The letter sent by the club, entitled ‘Your majesty, R.E. 1572 visit’, said: “We are sorry to bother you, we know how very busy you are.
“Six days a week over breakfast, a group of about a dozen of us discuss a wide range of issues. Townsfolk have been getting together like this over many centuries.
“Looking through the minutes of such meetings, we have come across some unfinished business.”
Explaining the situation, the letter said: “The reason for inviting the Queen was to request funding for dredging the river Stour, which had become silted up and was causing problems for the ships which used the river for trade in the town.”
The group concluded: “We hope we are not being too pushy, but is there any word yet please?”
Ron, a retired salesman, said: “We thought we were not going to get an answer. They have taken it in good heart.

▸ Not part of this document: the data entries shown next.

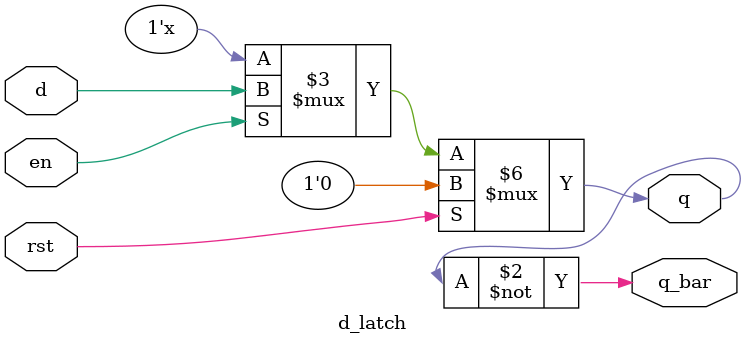
<source format=v>
`timescale 1ns / 1ps

module d_latch(d,en,rst,q,q_bar);
input d,en,rst;
output reg q;
output q_bar;

always@(*)
begin

if(rst) 
q <= 0;
else begin
if(en) 
q <= d;
end

end

assign q_bar=~q;

endmodule

</source>
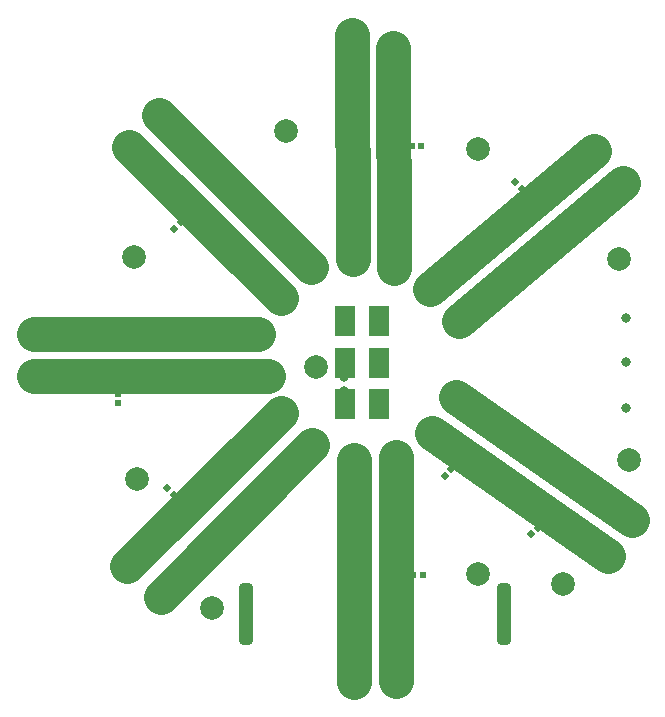
<source format=gts>
G04*
G04 #@! TF.GenerationSoftware,Altium Limited,Altium Designer,23.1.1 (15)*
G04*
G04 Layer_Color=8388736*
%FSLAX44Y44*%
%MOMM*%
G71*
G04*
G04 #@! TF.SameCoordinates,B2BF10F3-798A-46CE-9BF2-DF2D7B13E792*
G04*
G04*
G04 #@! TF.FilePolarity,Negative*
G04*
G01*
G75*
%ADD14P,0.7354X4X270.0*%
%ADD15R,0.5200X0.5200*%
%ADD16P,0.7354X4X360.0*%
%ADD17R,0.5200X0.5200*%
%ADD19R,1.8032X2.6032*%
%ADD20C,3.0000*%
G04:AMPARAMS|DCode=21|XSize=5.2032mm|YSize=1.2032mm|CornerRadius=0.3516mm|HoleSize=0mm|Usage=FLASHONLY|Rotation=270.000|XOffset=0mm|YOffset=0mm|HoleType=Round|Shape=RoundedRectangle|*
%AMROUNDEDRECTD21*
21,1,5.2032,0.5000,0,0,270.0*
21,1,4.5000,1.2032,0,0,270.0*
1,1,0.7032,-0.2500,-2.2500*
1,1,0.7032,-0.2500,2.2500*
1,1,0.7032,0.2500,2.2500*
1,1,0.7032,0.2500,-2.2500*
%
%ADD21ROUNDEDRECTD21*%
%ADD22C,2.0000*%
%ADD23C,0.8000*%
D14*
X864572Y723422D02*
D03*
X870229Y729079D02*
D03*
X641072Y937877D02*
D03*
X635415Y932220D02*
D03*
X937795Y673636D02*
D03*
X943452Y679293D02*
D03*
D15*
X844930Y1002030D02*
D03*
X836930D02*
D03*
X838010Y638810D02*
D03*
X846010D02*
D03*
D16*
X929928Y966182D02*
D03*
X924272Y971838D02*
D03*
X629632Y712758D02*
D03*
X635288Y707102D02*
D03*
D17*
X587911Y784859D02*
D03*
Y792859D02*
D03*
D19*
X809060Y819110D02*
D03*
X780560D02*
D03*
X809060Y854613D02*
D03*
X780560D02*
D03*
X809060Y783608D02*
D03*
X780560D02*
D03*
D20*
X823448Y614647D02*
X823595Y549095D01*
X787983Y548466D02*
Y736219D01*
X787561Y736642D02*
X787983Y736219D01*
X516534Y842965D02*
X706117Y843391D01*
X706385Y843392D01*
X852150Y881670D02*
X991309Y998438D01*
X821264Y1085201D02*
X821690Y899160D01*
X595944Y646765D02*
X725763Y776584D01*
X517163Y807354D02*
X714858Y807797D01*
X623124Y1028589D02*
X751576Y900136D01*
X786356Y1096691D02*
X786783Y906840D01*
X597724Y1001919D02*
X726176Y873466D01*
X876505Y854042D02*
X1015664Y970811D01*
X823169Y738947D02*
X823448Y614647D01*
X874322Y789874D02*
X1023129Y685679D01*
X853939Y759199D02*
X1002746Y655003D01*
X624090Y620477D02*
X752542Y748929D01*
D21*
X915250Y605953D02*
D03*
X696250D02*
D03*
D22*
X965200Y631190D02*
D03*
X1021080Y736600D02*
D03*
X1012190Y906780D02*
D03*
X893147Y1000325D02*
D03*
X729989Y1015157D02*
D03*
X601980Y908050D02*
D03*
X604520Y720090D02*
D03*
X668020Y610870D02*
D03*
X892810Y640080D02*
D03*
X755328Y815619D02*
D03*
D23*
X779780Y806450D02*
D03*
Y795020D02*
D03*
X787561Y736642D02*
D03*
X706120Y842010D02*
D03*
X753110Y749300D02*
D03*
X751840Y900430D02*
D03*
X787400Y906780D02*
D03*
X873760Y791210D02*
D03*
X875030Y850900D02*
D03*
X1018050Y780503D02*
D03*
Y857209D02*
D03*
Y819542D02*
D03*
M02*

</source>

“We were delighted to hear from her majesty. We are very proud of the reply. We have a loyal toast and marmalade to her majesty every day.
“But on a serious matter, we are very disappointed she has not addressed the real issue. We hope that she does not consider the matter closed.
“Because we are in earnest and one of our members, an accountant, has done some calculations, and we reckon we are now worse off to the tune of £8 billion.
“We do not want to fall out with the Queen, and we think the current mayor should settle for £7 billion.
Fellow member Jim Minnock said: “People were surprised, especially the people we see every day. I was too when Ron came in and said I have got a letter from Buckingham Palace. I thought, ‘we are famous’.
“It is interesting. People must know about it I suppose.”
Asked if it had put his town on the map, the 72-year-old said: “I think Sandwich is on the map, because it is one of the Cinque Ports. It has always been known.”